Chery/Cheryl knew then that (a) she had
the right Jim Tennison, and (b) Jim Tennison knew who his biological
father was! Did Jim Tennison know that his grandfather, Gene Eichar,
had remarried again and had another child (Chery/Cheryl)?
Facebook chat and emails reached a
surprised, maybe stunned, Ramona and Jim Tennison! The surname
“Eichar” certainly had to be a blast from the distant past for
them. Tentative conversation turned into a flow of information,
memories, and hopes for a real, in-person meeting.
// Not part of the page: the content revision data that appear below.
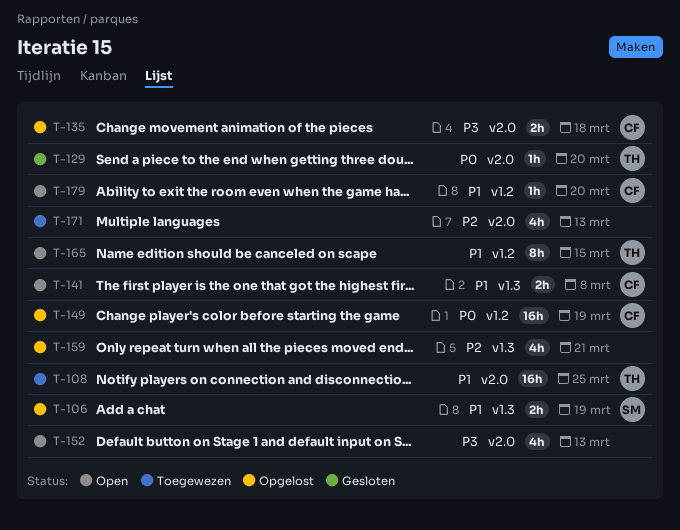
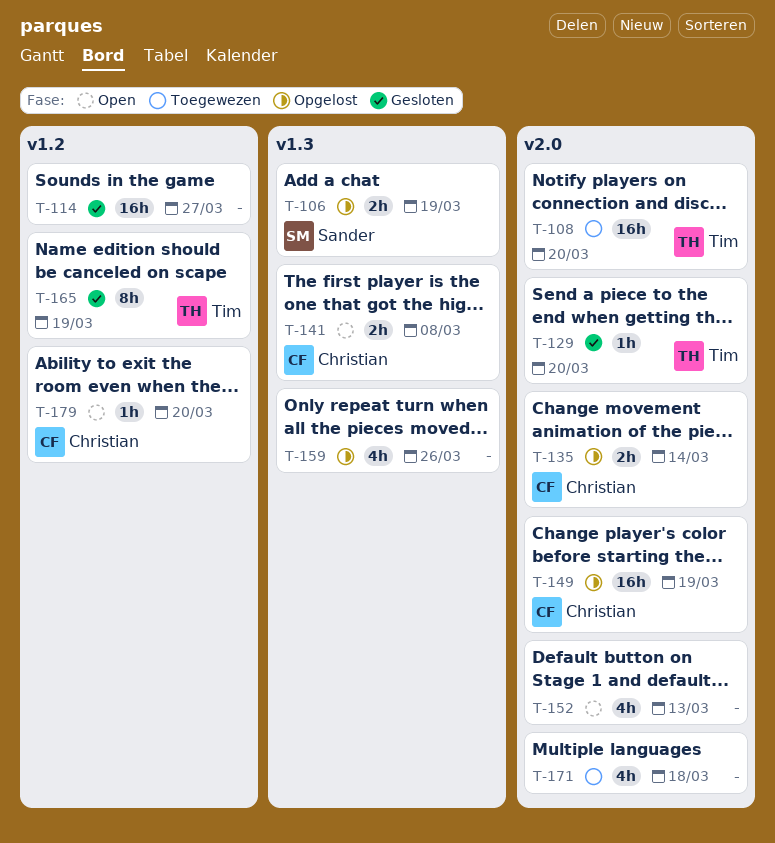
T-108, due: Mar 25 -> Mar 20
T-114: none -> present
T-135, due: Mar 18 -> Mar 14
T-149, label: v1.2 -> v2.0
T-159, due: Mar 21 -> Mar 26
T-165, status: Open -> Gesloten
T-165, due: Mar 15 -> Mar 19
T-171, due: Mar 13 -> Mar 18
The realization of
those hopes occurred on Sunday, August 9, when Jim and Ramona
Tennison (and dog Bonnie!) and Chery/Cheryl Eichar Jett and Steve
Rensberry (who documented the meeting in photos) met at
Chery/Cheryl's house in Edwardsville.
It was a very sweet Eichar Reunion,
with plans for another visit in California in 2016. Steve (who is
editor of the Troy Times-Tribune) was touched by the reunion
and wrote about it as a human interest piece in his column in the
August 13 issue. I loved his line, “I'm not a genealogist, but it's
moments like these that make me want to be.”
This is a true story, and none of the
names were changed. The moral? Love and family transcend generations,
even when a generation is skipped or dies far too young. Never give
up the search, if you have one to make.